Whatever the celebration, the presence of alcoholic drinks will always be there. Others store beer in their fridge, so they have something to cap off their day. According to Harvard University, it's safe to say that alcohol is both a tonic and a poison.
The difference lies mainly in the dosage. Moderate drinking appears to be good for the heart and circulatory system and shields against type 2 diabetes and gallstones. Heavy drinking is a notable cause of preventable death in most countries. In the U.S., alcohol is associated with about half of deadly traffic accidents. Heavy drinking can harm the liver and heart, hurt an unborn child, boost the chances of developing breast and some other cancers, contribute to depression and violence, and conflict with relationships.

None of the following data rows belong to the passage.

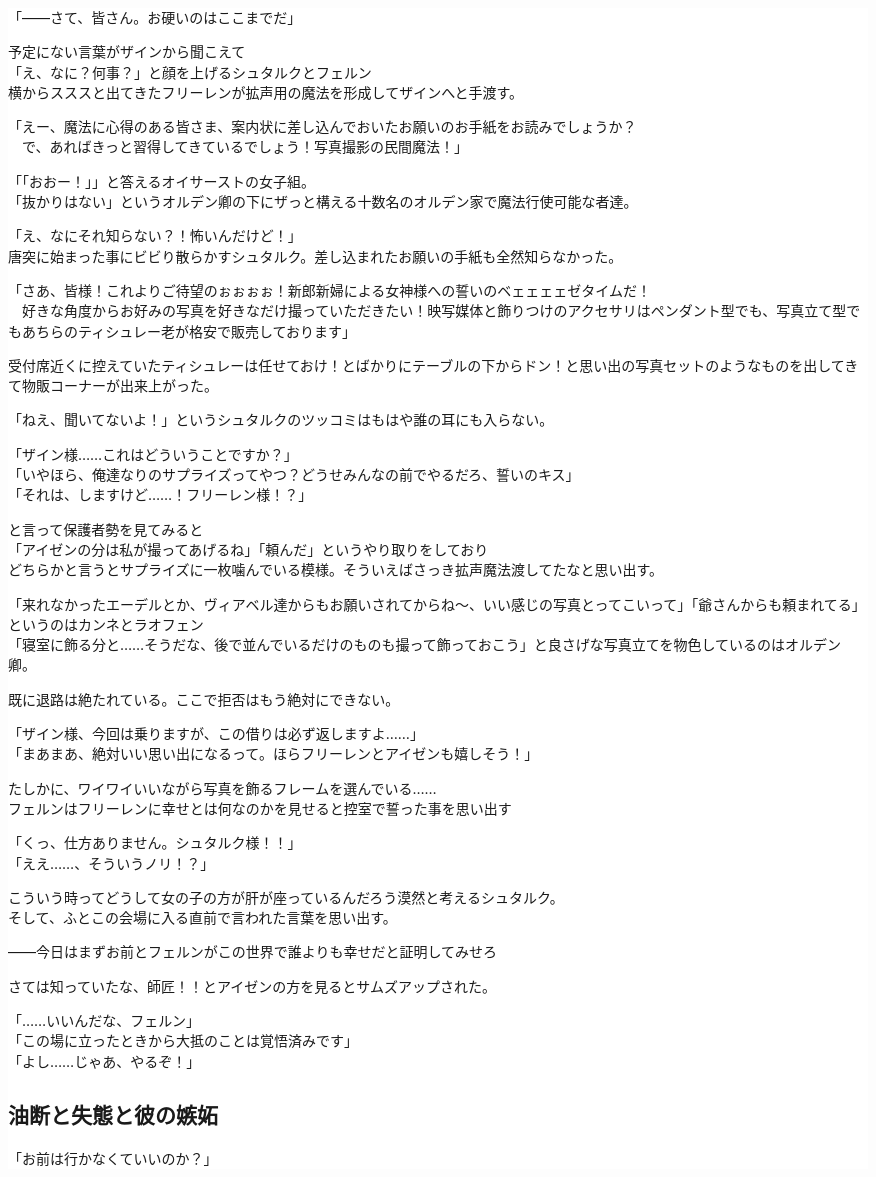 「――さて、皆さん。お硬いのはここまでだ」  

予定にない言葉がザインから聞こえて  
「え、なに？何事？」と顔を上げるシュタルクとフェルン  
横からスススと出てきたフリーレンが拡声用の魔法を形成してザインへと手渡す。  

「えー、魔法に心得のある皆さま、案内状に差し込んでおいたお願いのお手紙をお読みでしょうか？  
　で、あればきっと習得してきているでしょう！写真撮影の民間魔法！」  

「「おおー！」」と答えるオイサーストの女子組。  
「抜かりはない」というオルデン卿の下にザっと構える十数名のオルデン家で魔法行使可能な者達。  

「え、なにそれ知らない？！怖いんだけど！」  
唐突に始まった事にビビり散らかすシュタルク。差し込まれたお願いの手紙も全然知らなかった。  

「さあ、皆様！これよりご待望のぉぉぉぉ！新郎新婦による女神様への誓いのベェェェェゼタイムだ！  
　好きな角度からお好みの写真を好きなだけ撮っていただきたい！映写媒体と飾りつけのアクセサリはペンダント型でも、写真立て型でもあちらのティシュレー老が格安で販売しております」  

受付席近くに控えていたティシュレーは任せておけ！とばかりにテーブルの下からドン！と思い出の写真セットのようなものを出してきて物販コーナーが出来上がった。  

「ねえ、聞いてないよ！」というシュタルクのツッコミはもはや誰の耳にも入らない。  

「ザイン様……これはどういうことですか？」  
「いやほら、俺達なりのサプライズってやつ？どうせみんなの前でやるだろ、誓いのキス」  
「それは、しますけど……！フリーレン様！？」  

と言って保護者勢を見てみると  
「アイゼンの分は私が撮ってあげるね」「頼んだ」というやり取りをしており  
どちらかと言うとサプライズに一枚噛んでいる模様。そういえばさっき拡声魔法渡してたなと思い出す。  

「来れなかったエーデルとか、ヴィアベル達からもお願いされてからね～、いい感じの写真とってこいって」「爺さんからも頼まれてる」というのはカンネとラオフェン  
「寝室に飾る分と……そうだな、後で並んでいるだけのものも撮って飾っておこう」と良さげな写真立てを物色しているのはオルデン卿。  

既に退路は絶たれている。ここで拒否はもう絶対にできない。  

「ザイン様、今回は乗りますが、この借りは必ず返しますよ……」  
「まあまあ、絶対いい思い出になるって。ほらフリーレンとアイゼンも嬉しそう！」  

たしかに、ワイワイいいながら写真を飾るフレームを選んでいる……  
フェルンはフリーレンに幸せとは何なのかを見せると控室で誓った事を思い出す  

「くっ、仕方ありません。シュタルク様！！」  
「ええ……、そういうノリ！？」  

こういう時ってどうして女の子の方が肝が座っているんだろう漠然と考えるシュタルク。  
そして、ふとこの会場に入る直前で言われた言葉を思い出す。  

――今日はまずお前とフェルンがこの世界で誰よりも幸せだと証明してみせろ  

さては知っていたな、師匠！！とアイゼンの方を見るとサムズアップされた。  

「……いいんだな、フェルン」  
「この場に立ったときから大抵のことは覚悟済みです」  
「よし……じゃあ、やるぞ！」  

## 油断と失態と彼の嫉妬

「お前は行かなくていいのか？」  
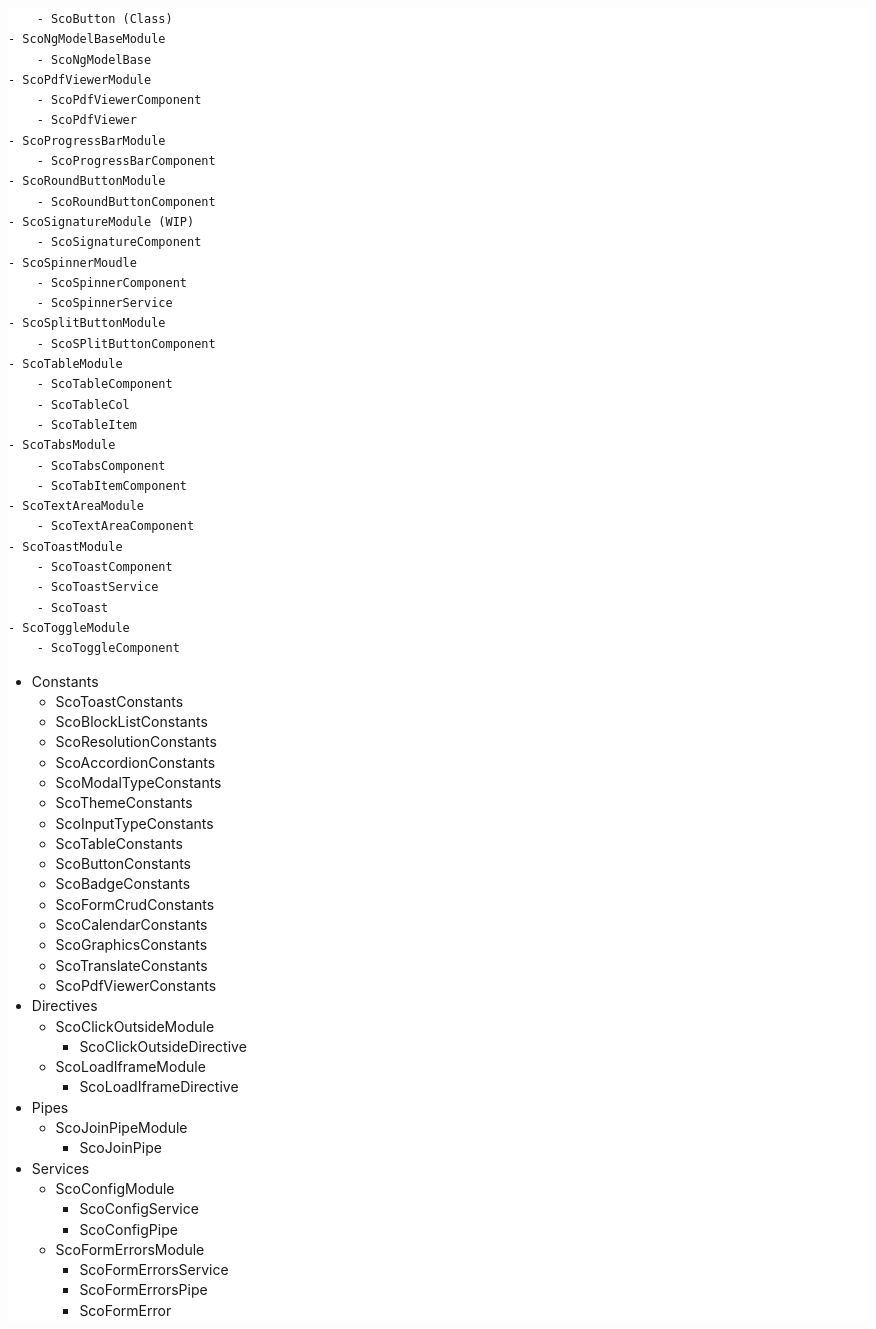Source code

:         - ScoButton (Class)
    - ScoNgModelBaseModule
        - ScoNgModelBase
    - ScoPdfViewerModule
        - ScoPdfViewerComponent
        - ScoPdfViewer
    - ScoProgressBarModule
        - ScoProgressBarComponent
    - ScoRoundButtonModule
        - ScoRoundButtonComponent
    - ScoSignatureModule (WIP)
        - ScoSignatureComponent
    - ScoSpinnerMoudle
        - ScoSpinnerComponent
        - ScoSpinnerService
    - ScoSplitButtonModule
        - ScoSPlitButtonComponent
    - ScoTableModule
        - ScoTableComponent
        - ScoTableCol
        - ScoTableItem
    - ScoTabsModule
        - ScoTabsComponent
        - ScoTabItemComponent
    - ScoTextAreaModule
        - ScoTextAreaComponent
    - ScoToastModule
        - ScoToastComponent
        - ScoToastService
        - ScoToast
    - ScoToggleModule
        - ScoToggleComponent
- Constants
    - ScoToastConstants
    - ScoBlockListConstants
    - ScoResolutionConstants
    - ScoAccordionConstants
    - ScoModalTypeConstants
    - ScoThemeConstants
    - ScoInputTypeConstants
    - ScoTableConstants
    - ScoButtonConstants
    - ScoBadgeConstants
    - ScoFormCrudConstants
    - ScoCalendarConstants
    - ScoGraphicsConstants
    - ScoTranslateConstants
    - ScoPdfViewerConstants
- Directives
    - ScoClickOutsideModule
        - ScoClickOutsideDirective
    - ScoLoadIframeModule
        - ScoLoadIframeDirective
- Pipes
    - ScoJoinPipeModule
        - ScoJoinPipe
- Services
    - ScoConfigModule
        - ScoConfigService
        - ScoConfigPipe
    - ScoFormErrorsModule
        - ScoFormErrorsService
        - ScoFormErrorsPipe
        - ScoFormError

Liquor abuse has been perceived for a long time by professional clinical associations as an essential, constant, reformist, and now and then lethal sickness. The National Council on Alcoholism and Drug Dependence gives a nitty-gritty and complete meaning of liquor addiction. The most basic approach to depict it is a psychological fixation that makes an actual impulse drink. One of the problems in accepting alcoholism as a disease is it just plain and doesn't look like one. It doesn't look, sound, smell, and it unquestionably doesn't act like a disease.
To make matters worse, generally, it denies it exists and resists medication. In 2016, the U.S. Surgeon General issued a statement, "Facing Addiction in America: The Surgeon General's Report on Alcohol, Drugs, and Health," which tells the developments that take place in the areas of the brain of someone who is addicted in a section entitled, "The Neurobiology of Substance Use, Misuse, and Addiction." According to the statement, substance use disorders result from changes in the brain that happen with repeated use of alcohol or drugs. These changes occur in brain circuits involved in pleasure, learning, stress, decision-making, and self-control.